自分にはできない。彼が不幸になるかもしれないと思っても、この手を離してあげられない。
マリアージュを選んだのは自分なのに。
なんと自分勝手なことだろう。
「いかないで、ヒース……」
「大丈夫」
ヒースがやさしくダイの頬を拭う。彼はダイの顔を両手で包んで囁いた。
「知っていますか。わたしはあなたに泣かれると弱いんですよ。この先、あなたが泣いていないかどうか、気を揉んで過ごすのはご免です」
「……本当に、どこにもいかない?」
「えぇ。最初から、そのつもりでした」
ダイは鼻を啜って瞬いた。少しむっとして彼を非難する。
「なら、もっと早く言ってください!」
「不安そうにするあなたの顔がかわいくて……っつ!」
ダイは怒りに任せて拳をヒースの腹に打ち込んだ。身構えてなかったらしい。腹を抱えて膝を突く彼を置き去りに、ダイは馬の方へ足を踏み鳴らして歩いていく。
「ヒースのばーかばーかばーか!」
「つぅ……待ちなさい!」
「知りません!」
「まったく……」
「そう言いたいのはこっちです!」
追いついてきたヒースがダイの身体を背後から抱きすくめる。頭に口づけられて、それで怒りがふしゅると抜けてしまうのだから、いただけない。
せめてもの抗議として口を尖らせる。
ヒースはくすくすと笑った。
「愛していますよ、ディアナ」
頭上から、あまやかな声が降ってきた。
「あなたもお察しの通り、ディン様が生きているのなら、あの暖炉に何かが残されているはずでした。わたしはせめてそれだけでも確認したかった。ただ、そこには何もなく、セレ様の墓に、花だけがあった。それで、充分です」
「……どうして?」
「わたしたちは小さな箱庭とも呼べる領地で、依存しあって生きてきました。ディン様はわたしの生きる意味だった。ですがそれがあの方を、一方で追い詰めたとも思うのです」
ディトラウトは領主になりたくなかったのだ、と、ヒースは告白した。
「あの方は、学者になりたかったんです。本を好んで、そこに載っている、見知らぬ場所を訪ねて。そういうことをしたがっていた。けれど、あの方は、領主の責務を投げなかった。セレネスティ様と――わたしのためです」
領主アデレイドの夫が、かつての恋人と作った子ども。次期領主と似すぎた美貌を持つヒースは持て余されていた。少なくとも、子どもだったヒース自身はそう思い、その異母弟だったディトラウトも同様だった。
ディトラウトはヒースに居場所を用意するために領主になろうとした。彼にとって異母兄は背負うべき民の代表者だった。その男をひとり置いて、ディトラウトは逃げられなかったのだ。

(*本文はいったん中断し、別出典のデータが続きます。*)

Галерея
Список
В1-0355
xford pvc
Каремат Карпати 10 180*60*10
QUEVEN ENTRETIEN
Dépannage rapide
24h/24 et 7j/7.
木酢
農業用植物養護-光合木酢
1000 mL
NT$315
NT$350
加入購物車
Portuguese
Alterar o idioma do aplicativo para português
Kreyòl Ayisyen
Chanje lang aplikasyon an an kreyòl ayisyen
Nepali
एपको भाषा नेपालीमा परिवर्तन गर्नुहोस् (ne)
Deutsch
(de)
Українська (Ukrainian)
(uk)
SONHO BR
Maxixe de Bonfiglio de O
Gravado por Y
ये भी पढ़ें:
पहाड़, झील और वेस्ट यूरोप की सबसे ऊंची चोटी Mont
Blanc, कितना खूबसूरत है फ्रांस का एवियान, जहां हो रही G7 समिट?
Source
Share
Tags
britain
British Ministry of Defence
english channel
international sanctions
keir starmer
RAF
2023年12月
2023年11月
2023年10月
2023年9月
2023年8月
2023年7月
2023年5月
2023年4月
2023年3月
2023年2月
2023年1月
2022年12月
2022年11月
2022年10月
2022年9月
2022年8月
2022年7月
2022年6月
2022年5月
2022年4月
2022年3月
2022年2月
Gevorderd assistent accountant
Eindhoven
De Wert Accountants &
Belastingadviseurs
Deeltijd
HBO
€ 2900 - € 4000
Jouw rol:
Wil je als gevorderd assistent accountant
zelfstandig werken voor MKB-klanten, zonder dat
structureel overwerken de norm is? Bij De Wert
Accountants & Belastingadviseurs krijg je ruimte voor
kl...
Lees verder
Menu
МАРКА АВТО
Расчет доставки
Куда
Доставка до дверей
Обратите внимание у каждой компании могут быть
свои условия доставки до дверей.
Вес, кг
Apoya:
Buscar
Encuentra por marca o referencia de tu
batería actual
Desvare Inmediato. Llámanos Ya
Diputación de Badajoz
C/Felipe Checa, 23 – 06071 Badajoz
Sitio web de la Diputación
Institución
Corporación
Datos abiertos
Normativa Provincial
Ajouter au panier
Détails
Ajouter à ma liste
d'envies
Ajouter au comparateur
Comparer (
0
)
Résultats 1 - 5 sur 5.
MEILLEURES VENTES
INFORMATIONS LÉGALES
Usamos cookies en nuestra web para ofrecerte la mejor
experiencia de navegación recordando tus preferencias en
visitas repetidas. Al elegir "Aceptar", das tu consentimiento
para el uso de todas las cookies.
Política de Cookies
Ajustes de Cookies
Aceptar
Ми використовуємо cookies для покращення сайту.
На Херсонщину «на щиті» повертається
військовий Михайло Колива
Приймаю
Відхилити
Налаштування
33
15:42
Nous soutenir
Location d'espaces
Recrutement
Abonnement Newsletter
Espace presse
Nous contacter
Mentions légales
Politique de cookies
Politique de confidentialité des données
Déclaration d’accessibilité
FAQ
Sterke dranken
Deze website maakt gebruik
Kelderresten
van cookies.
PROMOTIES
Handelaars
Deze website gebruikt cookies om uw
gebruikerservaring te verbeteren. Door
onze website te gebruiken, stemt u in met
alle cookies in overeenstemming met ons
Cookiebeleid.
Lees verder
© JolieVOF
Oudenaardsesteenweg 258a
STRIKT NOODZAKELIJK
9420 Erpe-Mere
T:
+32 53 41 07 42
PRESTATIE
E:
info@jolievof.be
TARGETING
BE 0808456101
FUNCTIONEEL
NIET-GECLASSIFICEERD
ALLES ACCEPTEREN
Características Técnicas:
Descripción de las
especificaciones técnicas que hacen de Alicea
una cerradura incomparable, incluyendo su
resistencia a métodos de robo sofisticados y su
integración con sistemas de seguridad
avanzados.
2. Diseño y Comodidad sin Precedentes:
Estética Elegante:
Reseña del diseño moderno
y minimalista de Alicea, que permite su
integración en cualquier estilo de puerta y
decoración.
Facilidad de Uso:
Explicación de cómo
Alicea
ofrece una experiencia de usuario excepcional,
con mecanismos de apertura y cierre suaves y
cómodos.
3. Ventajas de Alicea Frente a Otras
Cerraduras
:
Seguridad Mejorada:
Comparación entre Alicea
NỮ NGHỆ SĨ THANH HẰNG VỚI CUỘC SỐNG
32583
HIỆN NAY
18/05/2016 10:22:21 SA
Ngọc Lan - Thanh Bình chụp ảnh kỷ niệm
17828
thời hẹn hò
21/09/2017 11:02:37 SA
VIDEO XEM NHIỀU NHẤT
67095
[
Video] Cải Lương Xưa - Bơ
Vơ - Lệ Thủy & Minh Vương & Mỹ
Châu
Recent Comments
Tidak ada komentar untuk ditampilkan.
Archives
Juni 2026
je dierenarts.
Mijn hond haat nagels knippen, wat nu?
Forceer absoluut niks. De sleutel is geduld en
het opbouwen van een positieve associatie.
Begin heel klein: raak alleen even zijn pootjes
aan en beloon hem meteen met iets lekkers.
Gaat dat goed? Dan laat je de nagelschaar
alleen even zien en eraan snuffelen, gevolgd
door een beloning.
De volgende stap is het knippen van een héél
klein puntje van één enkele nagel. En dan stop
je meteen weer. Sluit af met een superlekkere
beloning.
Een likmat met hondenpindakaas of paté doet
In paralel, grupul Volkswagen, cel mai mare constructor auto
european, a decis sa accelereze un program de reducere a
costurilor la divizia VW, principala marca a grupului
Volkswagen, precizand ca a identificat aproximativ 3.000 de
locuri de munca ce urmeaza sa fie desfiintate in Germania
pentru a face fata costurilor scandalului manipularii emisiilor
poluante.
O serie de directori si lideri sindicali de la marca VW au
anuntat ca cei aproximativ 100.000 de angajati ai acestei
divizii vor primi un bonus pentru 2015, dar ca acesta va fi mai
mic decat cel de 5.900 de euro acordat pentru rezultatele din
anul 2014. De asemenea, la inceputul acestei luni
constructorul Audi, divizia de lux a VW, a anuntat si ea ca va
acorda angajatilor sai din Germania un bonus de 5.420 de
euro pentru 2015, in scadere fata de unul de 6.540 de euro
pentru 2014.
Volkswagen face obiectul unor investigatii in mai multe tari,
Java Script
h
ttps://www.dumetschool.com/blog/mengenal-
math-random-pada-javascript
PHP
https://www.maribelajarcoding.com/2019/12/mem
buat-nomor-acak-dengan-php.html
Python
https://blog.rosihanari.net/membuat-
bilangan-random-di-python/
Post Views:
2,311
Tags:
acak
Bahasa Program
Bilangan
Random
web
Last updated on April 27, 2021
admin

「あの方はわたしから自由になった。死者の願いをその肩から降ろし、何者でもないものになれた。わたしがあの方の生存を信じて探せば、せっかくあなたの女王が方々に付けた話も危うくなる。何よりあなたを放り出しては、それこそ怒られますよ。皆にね」
ディトラウトは最後に告げた。おまえたちの未来を祝福する。それは、ディアナとヒースに向けたはなむけの言葉だった。
「わたしもようやく、あなたを愛する自由を得た」
「……ヒース」
「たださすがに、ディン様たちについて心の整理をすぐには付けられませんでした。上手く、言葉にもできなかった。あやふやな言葉では、きっとあなたを余計に不安にさせたでしょう。何も言わずにいて、すみませんでした」
ヒースが静かに尋ねる。
「……わたしと一緒に、いきてくれますか?」
黙って腕の中から抜け出し、ダイは正面から男を抱き返した。
「愛していますよ、ヒース。ディアナ・セトラは、あなたのものです」
「……あぁ、ようやく、わたしのものになりましたね」
ディアナはふくれっ面で、男の首に腕を回した。
「それはわたしの科白です」
「そうでしょうか?」
彼は笑って口づけに腰を屈める。